_Exercises to complete_:
(a) Decide whether each statement agrees with the passage on microprocessor power consumption, answering yes or no and quoting the deciding words: (i) computer power densities are approaching levels comparable to nuclear reactors; (ii) the techniques are applied only at the circuit level; (iii) the paper was accepted on 12-03-2020.
(b) According to the passage on microprocessor power consumption, what major factor limits the performance of computers?
(c) Write out the passage on microprocessor power consumption between "Computer engineers have" and "raise environmental concerns.", inclusive.

# Technique to Minimize the Power Consumption in Microprocessors

# Dr.Alhamali Masoud Alfrgani .Ali

Department of Computer Sciences & Information Technology, Technology College of Civil Aviation & Meterology, aspaia, Libya.

# Abstract

Microprocessors are the main part of the computer system. It is very important to reduce the consumption of microprocessors. Power consumption is a major factor that limits the performance of computers. It is based on the survey that reduces the total power consumed by a microprocessor system over time. These techniques are applied at various levels ranging from circuits to architectures, architectures to system software, and system software to applications. They also include high approaches that will become more important over the next decade. We conclude that power management is a multifaceted discipline that is continually expanding with new techniques being developed at every level. These techniques may eventually allow computers to break through the "power wall" and achieve unprecedented levels of performance, versatility, and reliability.

Date of Submission: 12-03-2020

Date of Acceptance: 27-03-2020

#### -----

#### I. Introduction

Computer engineers have always tried to improve the performance of computers. But although today's computers are much faster and far more versatile than their predecessors, they also consume a lot of power, so much power, in fact, that their power densities and concomitant heat generation are rapidly approaching levels comparable to nuclear reactors. These high power densities impair chip reliability and life expectancy, increase cooling costs, and, for large data centers, even raise environmental concerns.

_Raw data_:
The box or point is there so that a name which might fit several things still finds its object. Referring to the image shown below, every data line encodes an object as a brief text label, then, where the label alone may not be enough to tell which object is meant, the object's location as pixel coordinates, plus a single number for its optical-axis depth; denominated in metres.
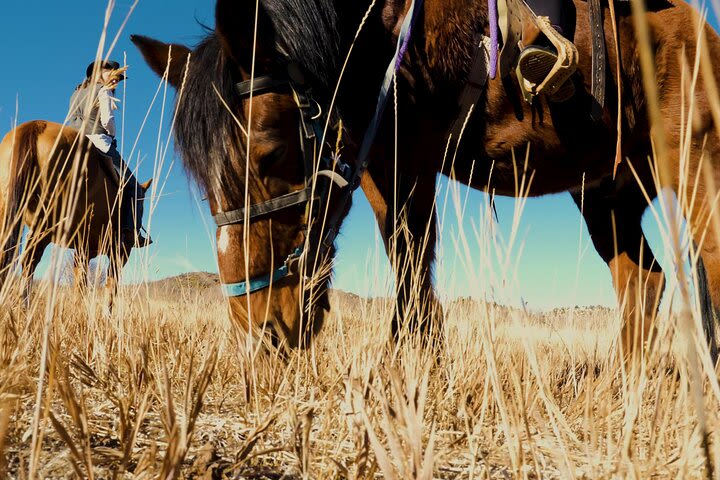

_Numbered answers_:
(a)
(i) Yes: "their power densities and concomitant heat generation are rapidly approaching levels comparable to nuclear reactors"
(ii) No: "These techniques are applied at various levels ranging from circuits to architectures, architectures to system software, and system software to applications"
(iii) No: "Date of Acceptance: 27-03-2020"

(b) Power consumption.

(c)
Computer engineers have always tried to improve the performance of computers. But although today's computers are much faster and far more versatile than their predecessors, they also consume a lot of power, so much power, in fact, that their power densities and concomitant heat generation are rapidly approaching levels comparable to nuclear reactors. These high power densities impair chip reliability and life expectancy, increase cooling costs, and, for large data centers, even raise environmental concerns.